According to the research, almost half (43%) of under 40s are choosing to have a child before marriage or before buying a home (44%), while close to three in ten have decided to not have children at all due to the cost. Of those who have decided to become parents, 43% still find it difficult to afford the costs involved with looking after a child without borrowing money. The data also shows that a fifth (20%) have had to ask their family for help with childcare costs.

It’s all very well having these stats, but what does it really mean? Are we seeing a significant shift in expectations and what can the younger generation do to get onto the housing ladder?

I think there is a change happening – it’s been a tough time and we’ve all had to flex our worlds to fit whatever normal we’re waking up to each day. So, it’s no surprise that the routine expectations of earlier generations are flexing too. Two in five have said they’ve had to ask older family members for help and nearly half (46%) have had to compromise on where they want to live to find a more affordable property. There are also some signs that asset-rich but cash-poor relatives are looking at equity release as a means to give their children or grand-children a leg-up onto the housing ladder with 48% of over 50s saying that they’d consider unlocking property wealth to help them¹.

But the surprising result from the research was that just 15% of under 40s have a lifetime ISA (LISA) to save for their first home – despite the account offering a tax-free 25% government bonus of up to £1,000 on savings each year. That’s free money that could offset at least some of the rising costs that are making life so difficult for young adults. LISAs are only part of the solution, but they have the potential to make a big difference in terms of being able to afford a deposit.

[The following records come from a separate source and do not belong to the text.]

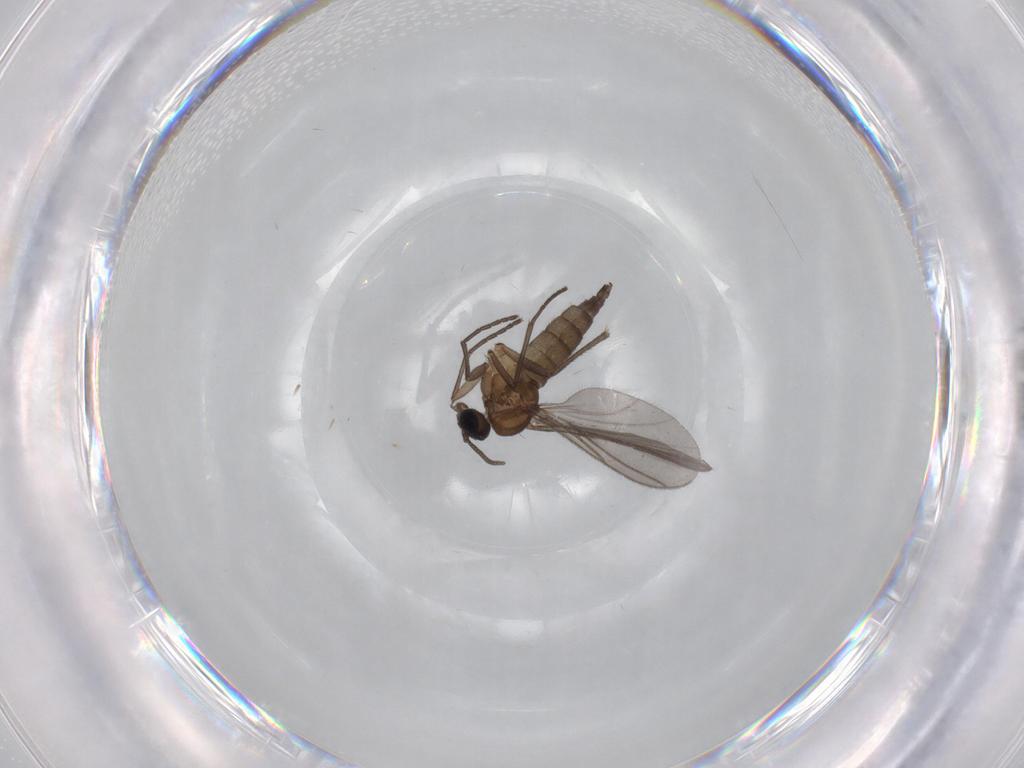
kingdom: Animalia
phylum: Arthropoda
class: Insecta
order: Diptera
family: Sciaridae
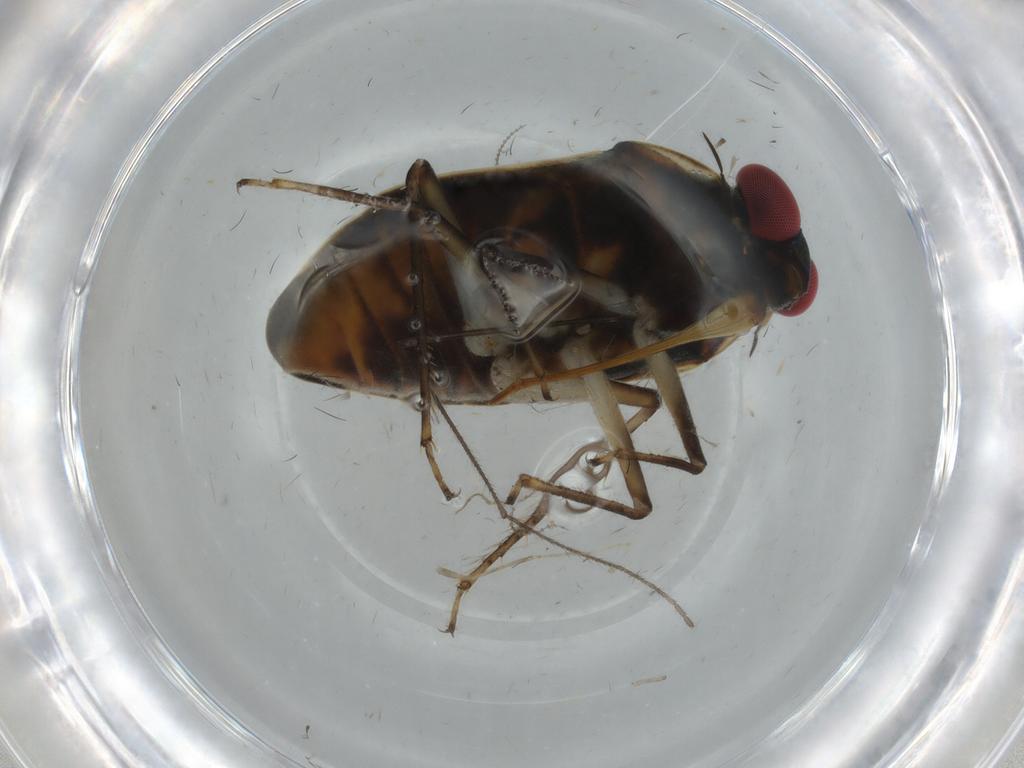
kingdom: Animalia
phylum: Arthropoda
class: Insecta
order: Hemiptera
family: Ochteridae
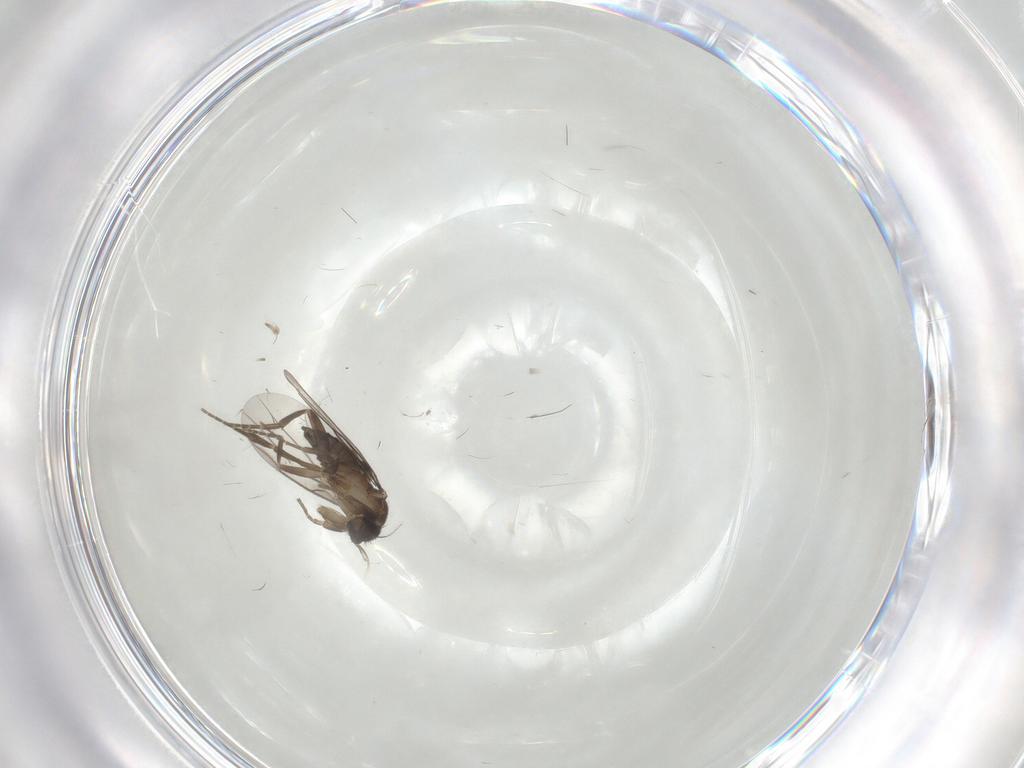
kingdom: Animalia
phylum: Arthropoda
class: Insecta
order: Diptera
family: Phoridae
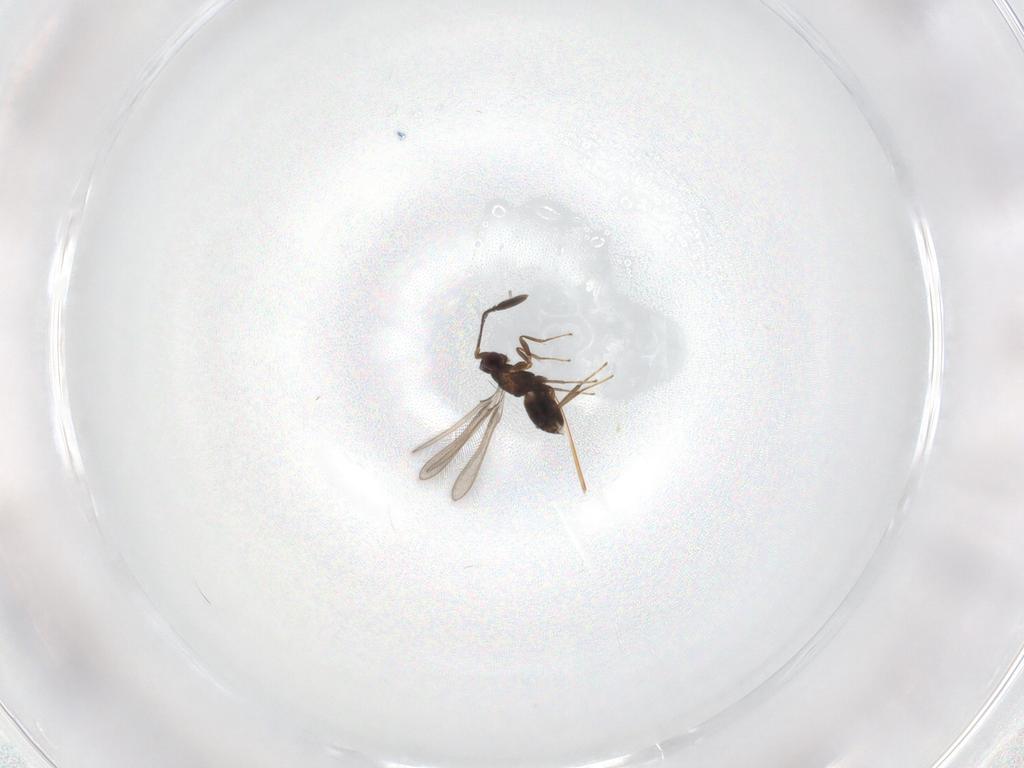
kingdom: Animalia
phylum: Arthropoda
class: Insecta
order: Hymenoptera
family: Mymaridae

LISA providers have been doing all they can to highlight this product and raise understanding of its benefits as a tax-efficient investment. However, I think the 25% penalty for early withdrawal is a disincentive to the take-up of this product because it actually penalises savers rather than simply acting as a means to repay the government bonus that they’ve received. If the penalty were brought back down to 20%, the level it was reduced to during the pandemic, perhaps this would encourage more to use this product and would go some way to improving the life choices available to young adults.

Unless otherwise stated, all research conducted by Opinium, on behalf of OneFamily, between 22nd - 25th February 2022, among a nationally representative sample of 2,000 UK adults

  1. Research conducted by Opinium, on behalf of OneFamily, between 2nd - 8th March 2022, among a nationally representative of the over-50s UK population

The views, opinions and positions expressed within guest blogs are those of the authors and do not necessarily represent those of the BSA.